Sophia cast her a warm smile. ‘C’mon. Let’s give you a quick tour before you head back to your father.’
Drift wondered why a mega-rich woman would trouble herself with a stranger like her, but she was on her feet in a flash anyway, even her dad forgotten. ‘I’d love a tour!’
Serge gathered up her empty plate. ‘Meet you in the yards in about half an hour.’ He reached out and squeezed Drift’s hand warmly. ‘Nice to meet you, Drifting girl,’ he said before swinging his long leg over the bench seat and walking towards the kitchen. The other people at the table she’d met also waved her off with smiles and warmth, as they too got up to get on with their day.
At the nest of boots she asked, ‘Is everyone always so nice here? All the time?’
‘Mostly yes. The people here know.’
‘Know what?’
‘That there’s only one way.’
‘And what way is that?’
‘Love. It’s the only truth. Not money. Not power. Not fame. Not possessions.’
‘Love,’ Drift echoed, and in a flash, the image of the little girl appeared in her mind’s eye.
‘Many people in the sleeping world . . . the world out there,’ Sophia gestured towards the front gate, ‘have forgotten they are one with Mother Earth and the Universal laws.
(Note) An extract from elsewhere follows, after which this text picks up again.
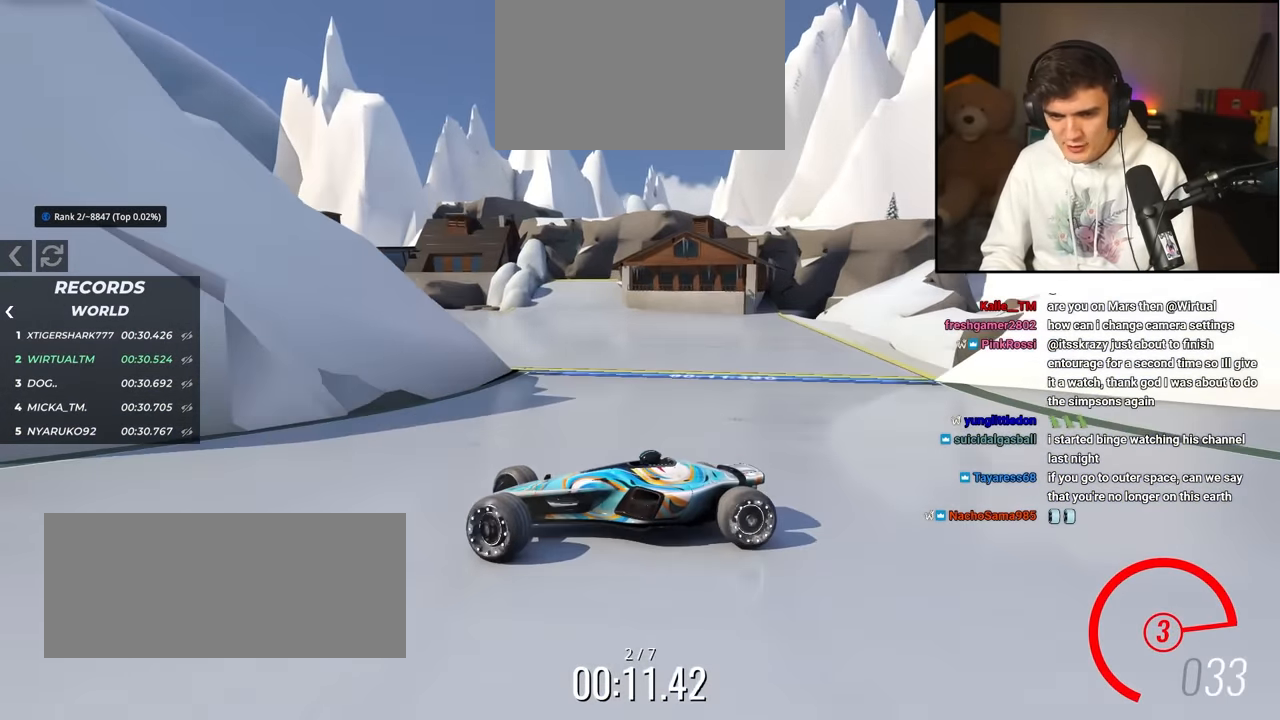
{"keys": ["right", "up"], "events": [[184, "brake", "down"], [234, "brake", "up"]]}
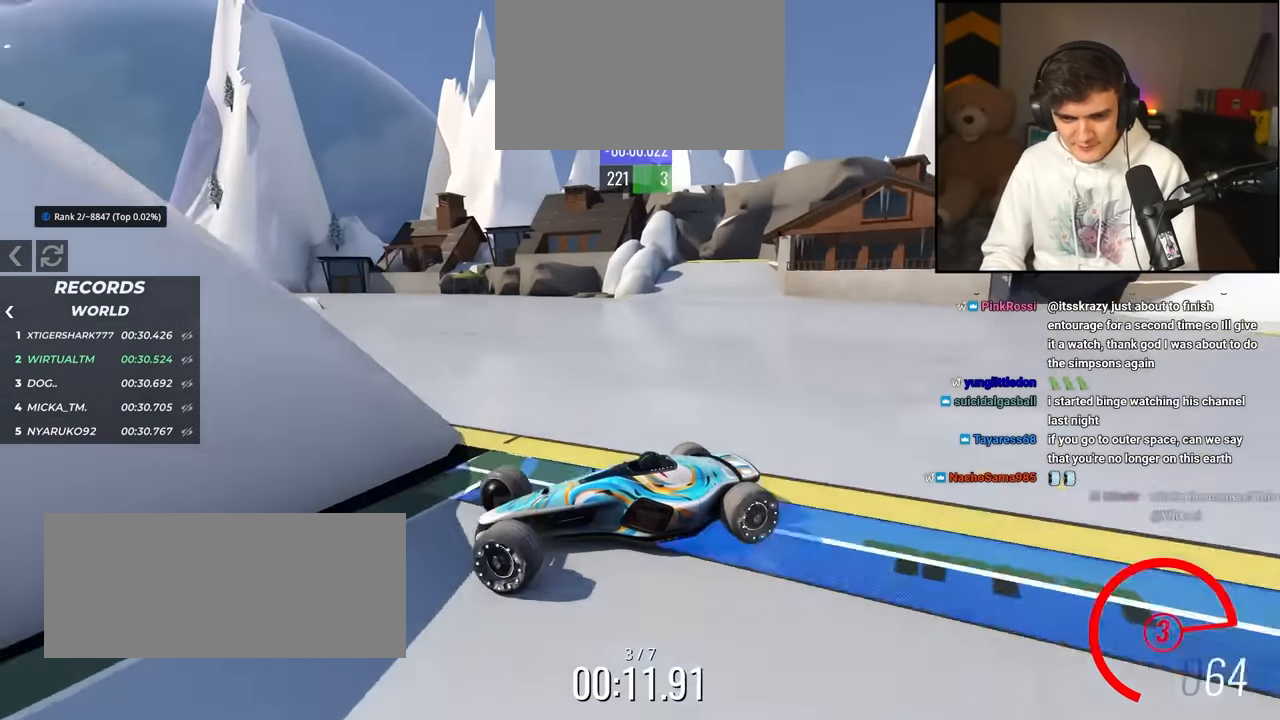
{"keys": ["right", "up"], "events": []}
They only teach children the law of mankind and economics. That imbalance just creates suffering. There are more forms of capital than money. There’s the Earth’s natural capital, and spiritual capital as well that feeds our souls.’
As Sophia spoke, Drift felt a tremor of unease. She glanced around.
Sophia sensed her nervousness and laid a hand on her arm. ‘I know I use some odd language from time to time, and I can see worry on your face. Are you thinking we’re some kind of religious cult?’
‘Um . . . well, yes,’ Drift said, honestly.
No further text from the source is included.